People like Billy Graham were instrumental in creating a new class of worshipers which could be replicated everywhere - these are the ecumenical churches, in all their varieties.
So what's next? It seems like a global church which includes all religions - all whatsoever, even eastern and pagan.
Can you see a problem with that?
Re: Seventh Day Adventists in the Bible
Posted: Wed May 06, 2015 11:12 am
by PaulSacramento
Starhunter wrote:PaulSacramento wrote:Starhunter, your selective and subjective view on what is to be observed and why ( like the SDA) is no better or no worse than anyone else.
This is what you seem to be failing to grasp.
That's right, I fail to grasp a lot of things. Knowledge is progressive, even in spiritual matters - as individuals and globally.
It's interesting that the beliefs which came to light with the reformation, began with the basics, - faith in Christ, no more idol worship, recognizing the Papacy as the Antichrist, no more penance (Martin Luther), Christ as the only priest to confess to, proper communion, the power of prayer and Bible study, personal ministry for Christ, charity work, no mass, baptism, prophecy, the second Advent, the ten commandments, the Sabbath, health and temperance, and knowledge of the mark of the beast. You can see all the different protestant denominations in there.

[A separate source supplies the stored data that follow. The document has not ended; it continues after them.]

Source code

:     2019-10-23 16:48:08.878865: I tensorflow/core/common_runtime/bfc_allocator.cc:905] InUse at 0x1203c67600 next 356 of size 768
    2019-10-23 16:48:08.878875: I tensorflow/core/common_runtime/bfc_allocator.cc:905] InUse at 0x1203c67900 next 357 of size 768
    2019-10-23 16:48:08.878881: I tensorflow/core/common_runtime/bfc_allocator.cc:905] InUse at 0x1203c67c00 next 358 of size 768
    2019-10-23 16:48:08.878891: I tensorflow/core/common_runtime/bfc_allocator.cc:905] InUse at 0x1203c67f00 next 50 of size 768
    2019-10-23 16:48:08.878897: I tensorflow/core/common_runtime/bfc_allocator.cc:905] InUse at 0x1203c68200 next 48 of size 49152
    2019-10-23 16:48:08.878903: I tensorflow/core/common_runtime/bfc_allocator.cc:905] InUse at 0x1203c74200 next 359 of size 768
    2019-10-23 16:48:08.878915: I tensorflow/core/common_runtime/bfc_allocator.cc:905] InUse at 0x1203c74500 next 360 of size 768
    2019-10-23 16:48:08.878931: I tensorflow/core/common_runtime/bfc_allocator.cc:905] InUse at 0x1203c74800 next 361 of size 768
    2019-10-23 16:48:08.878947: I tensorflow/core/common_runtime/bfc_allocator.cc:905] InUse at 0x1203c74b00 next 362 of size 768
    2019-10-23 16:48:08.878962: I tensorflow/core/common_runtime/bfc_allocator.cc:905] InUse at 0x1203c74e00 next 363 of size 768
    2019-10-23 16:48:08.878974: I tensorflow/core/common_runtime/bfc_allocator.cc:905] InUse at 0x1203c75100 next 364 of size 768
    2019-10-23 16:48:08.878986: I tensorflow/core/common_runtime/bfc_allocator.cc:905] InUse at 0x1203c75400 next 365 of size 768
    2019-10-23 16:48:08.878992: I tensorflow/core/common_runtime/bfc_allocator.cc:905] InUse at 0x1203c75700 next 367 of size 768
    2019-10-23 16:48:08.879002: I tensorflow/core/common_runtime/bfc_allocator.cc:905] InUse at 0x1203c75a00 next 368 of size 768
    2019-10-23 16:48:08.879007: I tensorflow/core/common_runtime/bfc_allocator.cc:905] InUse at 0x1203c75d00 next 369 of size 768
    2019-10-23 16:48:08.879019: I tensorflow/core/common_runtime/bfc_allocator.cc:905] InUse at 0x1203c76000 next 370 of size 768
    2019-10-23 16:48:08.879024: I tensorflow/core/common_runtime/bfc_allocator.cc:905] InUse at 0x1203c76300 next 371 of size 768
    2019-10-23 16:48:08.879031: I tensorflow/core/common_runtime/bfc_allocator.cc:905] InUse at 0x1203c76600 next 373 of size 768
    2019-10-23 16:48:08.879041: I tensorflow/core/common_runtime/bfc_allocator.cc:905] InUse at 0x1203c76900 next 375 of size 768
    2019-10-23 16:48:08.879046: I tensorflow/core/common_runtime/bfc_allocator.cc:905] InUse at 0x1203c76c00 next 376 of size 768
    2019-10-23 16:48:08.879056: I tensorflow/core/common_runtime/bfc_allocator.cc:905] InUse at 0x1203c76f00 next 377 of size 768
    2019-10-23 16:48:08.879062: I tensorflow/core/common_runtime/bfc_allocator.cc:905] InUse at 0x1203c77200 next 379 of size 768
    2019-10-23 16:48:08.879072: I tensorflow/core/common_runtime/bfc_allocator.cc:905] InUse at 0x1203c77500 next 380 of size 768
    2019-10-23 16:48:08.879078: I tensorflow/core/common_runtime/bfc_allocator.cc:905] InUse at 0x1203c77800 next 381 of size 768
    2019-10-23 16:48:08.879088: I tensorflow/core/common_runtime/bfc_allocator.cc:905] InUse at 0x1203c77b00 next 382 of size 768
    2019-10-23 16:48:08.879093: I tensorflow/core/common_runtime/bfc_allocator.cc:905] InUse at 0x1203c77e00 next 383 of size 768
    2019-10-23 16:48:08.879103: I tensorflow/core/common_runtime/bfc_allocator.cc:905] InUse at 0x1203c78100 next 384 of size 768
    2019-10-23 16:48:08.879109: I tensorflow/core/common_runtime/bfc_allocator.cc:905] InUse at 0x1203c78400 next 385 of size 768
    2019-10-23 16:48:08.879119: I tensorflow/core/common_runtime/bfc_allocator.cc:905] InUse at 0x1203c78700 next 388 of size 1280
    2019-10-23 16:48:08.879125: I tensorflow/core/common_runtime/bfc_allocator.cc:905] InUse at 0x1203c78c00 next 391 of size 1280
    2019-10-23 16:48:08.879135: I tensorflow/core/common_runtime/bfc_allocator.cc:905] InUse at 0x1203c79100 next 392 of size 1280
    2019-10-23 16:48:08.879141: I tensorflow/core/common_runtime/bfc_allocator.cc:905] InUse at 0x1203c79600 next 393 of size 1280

I see a few different classes of churches, the great protestant churches or reformation churches, and the hundreds of hybrids which came later. Mainstream and evangelical.
People like Billy Graham were instrumental in creating a new class of worshipers which could be replicated everywhere - these are the ecumenical churches, in all their varieties.
So what's next? It seems like a global church which includes all religions - all whatsoever, even eastern and pagan.
Can you see a problem with that?
No, I don't see a problem with individual expressions of faith in Christ, as long as the follow the Gospel and the HS.
I don't think we will ever have a global religion simply because true faiths do NOT work that way.
Christians know that there is NO OTHER way to God but through Christ, that there is salvation ONLY in Christ.
I am sure Muslims and Jews would agree in regards to their own faiths too.
The best we can do is "live and let live" and follow our hearts and allow for God to decide who is right.
Re: Seventh Day Adventists in the Bible
Posted: Fri May 08, 2015 6:34 pm
by Starhunter
PaulSacramento wrote:
No, I don't see a problem with individual expressions of faith in Christ, as long as the follow the Gospel and the HS.
I don't think we will ever have a global religion simply because true faiths do NOT work that way.
Christians know that there is NO OTHER way to God but through Christ, that there is salvation ONLY in Christ.
I am sure Muslims and Jews would agree in regards to their own faiths too.
The best we can do is "live and let live" and follow our hearts and allow for God to decide who is right.
I agree that, it is God who directs people into the way of faith, no matter where it begins.
Have you heard about the universal Christ idea, which proports that Christ has made all religions His Divine agents, and even atheists are included, in that their philosophy of humanism is acceptable to God because it centers on family and the oneness of humanity?